Arnaud Mermet est professeur des écoles et formateur dans le réseau AEFE depuis vingt ans. Il est en poste à Dakar depuis plus de deux ans, après avoir enseigné en Mauritanie, au Liban… Cela fait douze ans qu’Arnaud propose à ses collègues enseignants et enseignantes de participer à la Grande Lessive. « Depuis mon arrivée à Madagascar en 2011, j’ai mis en place, dans chaque école où j’ai travaillé, la grande lessive avec des formations et un accompagnement pour chaque thématique proposée », nous raconte-t-il. « Une majorité des classes y ont participé, mais malheureusement certaines enseignantes et certains enseignants ont encore peur de se lâcher dans ce genre de projet. Il y a encore l’idée terrible qu’on est doué ou pas en arts plastiques et qu’on peut ou pas mal l’enseigner ». Selon lui, la Grande Lessive permet de « laisser créer les élèves en réfléchissant ensemble à la problématique artistique et aux messages que l’on veut faire passer ».
Pour valoriser l’école
À l’école Maurice Nordman de Paris, la grande lessive, c’est une affaire de quartier. Cela fait trois ans que toute l’école maternelle de cinq classes participe deux fois par an à la Grande Lessive. « Il y a trois ans, on nous a dit qu’il y aurait une possible fermeture de classe – avec une fuite vers le privé et vers une école d’un autre arrondissement. En équipe, on a réfléchi à comment rendre plus attractive notre école, comment la valoriser.. La Grande Lessive s’est imposée à nous. C’était finalement un acte militant » raconte Carole Le Bihan, enseignante dans l’école. « La Grande Lessive permet de faire sortir l’école de ses murs, d’être dans la rue, dans le quartier ».
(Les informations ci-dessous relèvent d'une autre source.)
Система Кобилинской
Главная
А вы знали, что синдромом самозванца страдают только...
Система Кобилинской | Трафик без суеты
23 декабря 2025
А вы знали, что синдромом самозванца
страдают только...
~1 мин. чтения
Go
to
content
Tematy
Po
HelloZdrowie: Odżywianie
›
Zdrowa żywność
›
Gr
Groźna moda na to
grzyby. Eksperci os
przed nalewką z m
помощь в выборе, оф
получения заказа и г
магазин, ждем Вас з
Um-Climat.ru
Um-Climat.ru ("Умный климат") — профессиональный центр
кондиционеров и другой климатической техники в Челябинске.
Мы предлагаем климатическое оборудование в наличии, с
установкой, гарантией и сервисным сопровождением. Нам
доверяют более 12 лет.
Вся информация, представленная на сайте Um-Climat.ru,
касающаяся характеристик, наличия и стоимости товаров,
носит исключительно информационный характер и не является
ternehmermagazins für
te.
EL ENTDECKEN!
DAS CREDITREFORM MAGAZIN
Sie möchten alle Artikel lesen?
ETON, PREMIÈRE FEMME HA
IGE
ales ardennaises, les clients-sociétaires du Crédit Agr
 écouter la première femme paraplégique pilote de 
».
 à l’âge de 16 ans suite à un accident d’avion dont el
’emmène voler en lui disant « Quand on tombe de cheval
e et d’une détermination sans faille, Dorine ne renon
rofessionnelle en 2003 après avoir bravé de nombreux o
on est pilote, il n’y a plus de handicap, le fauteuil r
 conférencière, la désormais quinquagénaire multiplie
Depuis 2020, l’équipe associe les parents au projet. « Les parents connaissent bien les commerces du quartier, on leur a donc proposé de demander que les productions de nos élèves, leurs enfants, soient affichées dans les commerces environnants. Ils ont joué le jeu. Depuis, au lieu de durer une seule journée, l’exposition reste pendant toutes les vacances dans les commerces ».
L’année dernière, Carole Le Bihan avait une classe de PS/GS. Lorsque le thème de la Grande Lessive était « Ma cabane et/est la tienne », ses grandes sections ont fabriqué une cabane, qu’ils ont photographiée. « J’ai ensuite imprimé la photo sans bordures, ils ont retravaillé le cadre et on a étendu ces productions ». Pour les petites sections, il s’agissait d’inventer la cabane d’Albert, le poisson rouge de la classe. « Je leur ai proposé un dessin de poisson, ils ont imaginé sa maison ».
À Dakar, chaque production était différente, « chaque classe comprenant diversement la thématique proposée avec des références culturelles de l’enseignant ou l’enseignante et des élèves composites ». Le 19 octobre dernier, chaque classe participante a accroché ses œuvres sur les cordes dans la cour, « toutes les classes qui le veulent visitent l’exposition de toutes les classes participantes et en fin de matinée les portes s’ouvrent pour les parents qui visitent avec leurs enfants la grande lessive, c’est un moment de convivialité, de vivre ensemble et d’échanges autour de la création et de la vie de l’école », précise Arnaud.